Creating tailored training programs conveys an investment in an individual’s growth and a respectful way to address insecurities people may have with their own skillsets. Insecure employees are less likely to try new approaches or develop beneficial behaviours, inhibiting their own creativity and success along with your organisation’s. It’s really as simple as asking yourself if you do your best work when you’re not feeling good about yourself.
The bottom line
A tailored training program that builds on strengths and develop weaknesses and match learning paces and styles shows you value what makes each employee an individual, in turn giving them the confidence to utilise new skills and flex existing ones.
Stay relevant
If you’ve done a skills gap analysis, you’ll likely be aware of the crucial capabilities your organisation is lacking or only just developing. These will most likely align with your current or future business objectives, and directly impact your organisation’s unique selling point, which allows your organisation to retain market competitiveness.

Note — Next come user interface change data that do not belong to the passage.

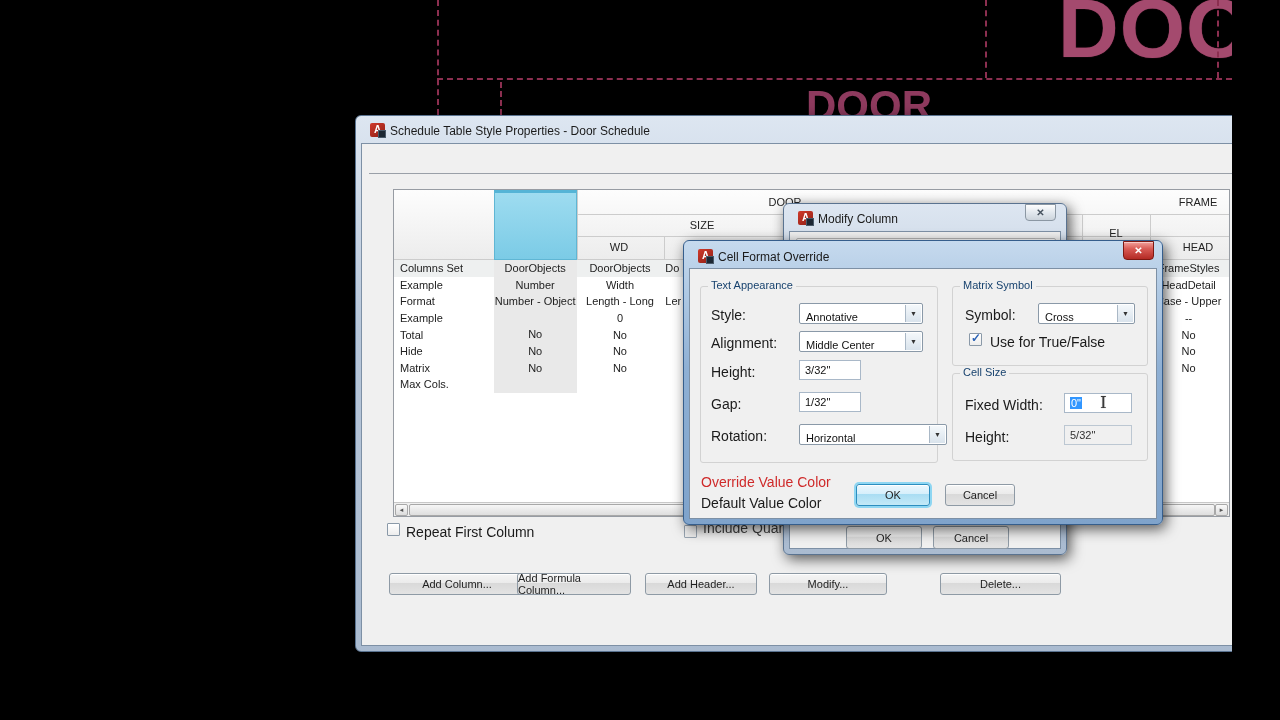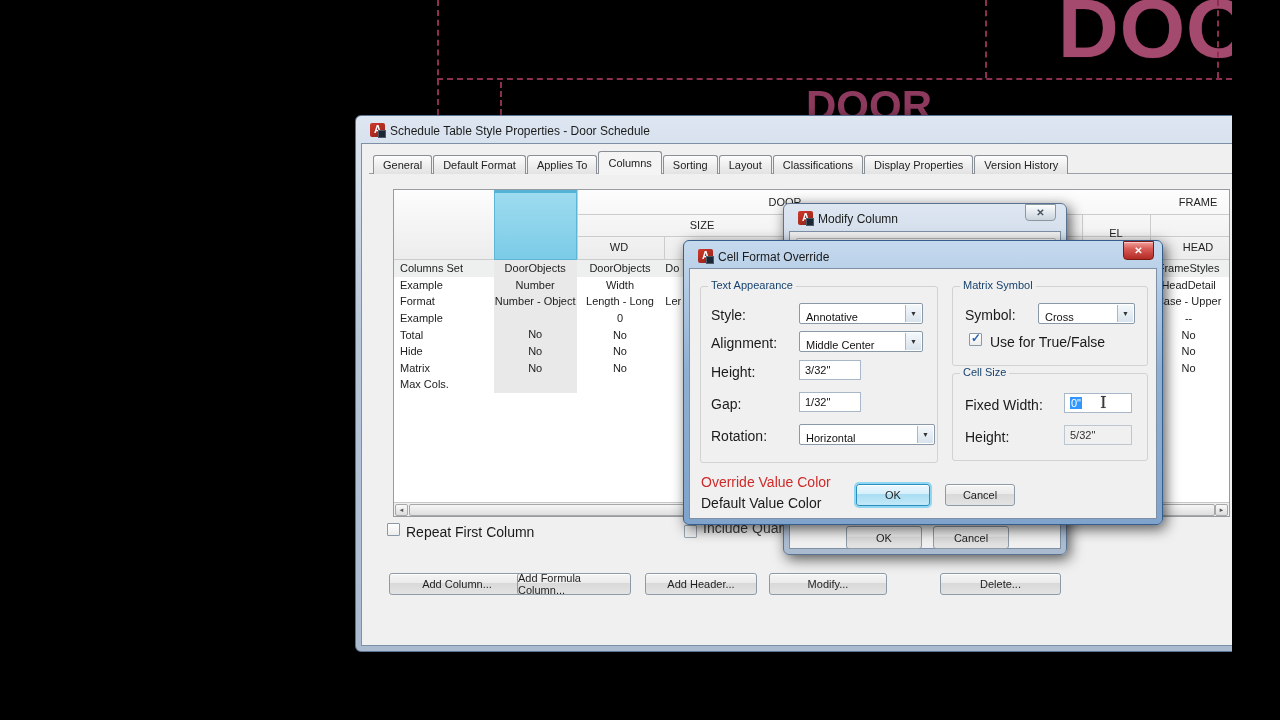--- a/index.html
+++ b/index.html
@@ -114,31 +114,20 @@
   <div class="dline v" style="left:500px;top:82px;height:33px"></div>
   <div class="dline v" style="left:985px;top:0;height:78px"></div>
   <div class="dline v" style="left:1217px;top:0;height:78px"></div>
 
   <div id="main-dlg" class="win win-inactive">
     <span class="acad-icon">A</span>
     <span class="win-title">Schedule Table Style Properties - Door Schedule</span>
     <div class="win-content"></div>
 
     <div class="tabline"></div>
-    <div class="tabs" id="tabs">
-        <div class="tab">General</div>
-        <div class="tab">Default Format</div>
-        <div class="tab">Applies To</div>
-        <div class="tab active">Columns</div>
-        <div class="tab">Sorting</div>
-        <div class="tab">Layout</div>
-        <div class="tab">Classifications</div>
-        <div class="tab">Display Properties</div>
-        <div class="tab">Version History</div>
-      </div>
 
     <div id="tbl">
       <div class="thdr">
         <div class="vline" style="left:100px;top:0;height:70px"></div>
         <div class="hline" style="left:183px;top:24px;width:654px"></div>
         <div class="hline" style="left:183px;top:46px;width:654px"></div>
         <div class="vline" style="left:183px;top:0;height:70px"></div>
         <div class="vline" style="left:270px;top:46px;height:24px"></div>
         <div class="vline" style="left:688px;top:24px;height:46px"></div>
         <div class="vline" style="left:756px;top:24px;height:46px"></div>
@@ -260,21 +249,21 @@
     </div>
     <span class="flabel" style="left:27px;top:123px">Height:</span>
     <div class="tinput" style="left:115px;top:119px;width:62px;height:20px">
       <span>3/32"</span>
     </div>
     <span class="flabel" style="left:27px;top:155px">Gap:</span>
     <div class="tinput" style="left:115px;top:151px;width:62px;height:20px">
       <span>1/32"</span>
     </div>
     <span class="flabel" style="left:27px;top:187px">Rotation:</span>
-    <div class="combo" style="left:115px;top:183px;width:136px;height:21px">
+    <div class="combo" style="left:115px;top:183px;width:148px;height:21px">
       <span>Horizontal</span>
       <span class="arrow">▼</span>
     </div>
 
     <div class="group" style="left:268px;top:45px;width:196px;height:80px"></div>
     <span class="group-legend" style="left:276px;top:38px">Matrix Symbol</span>
     <span class="flabel" style="left:281px;top:66px">Symbol:</span>
     <div class="combo" style="left:354px;top:62px;width:97px;height:21px">
       <span>Cross</span>
       <span class="arrow">▼</span>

Many training programs strive to ensure employees are continuously learning, so there is no endpoint to the knowledge they may learn—and no pause to the velocity at which they drive a business forward. It’s simple: for an organisation to stay relevant, their employees must retain relevant skills. When an employee’s capabilities hit their use-by-date, so too does their ability to think creatively, produce innovatively and work efficiently, simply because they won’t have been trained how to for the current state of their industry.
The bottom line
An organisation can’t have a USP without employees skilled in the aspects that contribute to that USP. Without a USP, an organisation lacks competitive advantage. Lacking competitive advantage will be felt in profitability, customer loyalty and employee morale. When those drop, so too does the steed in which an organisation’s reputation is held. In conclusion: your capabilities keep you relevant.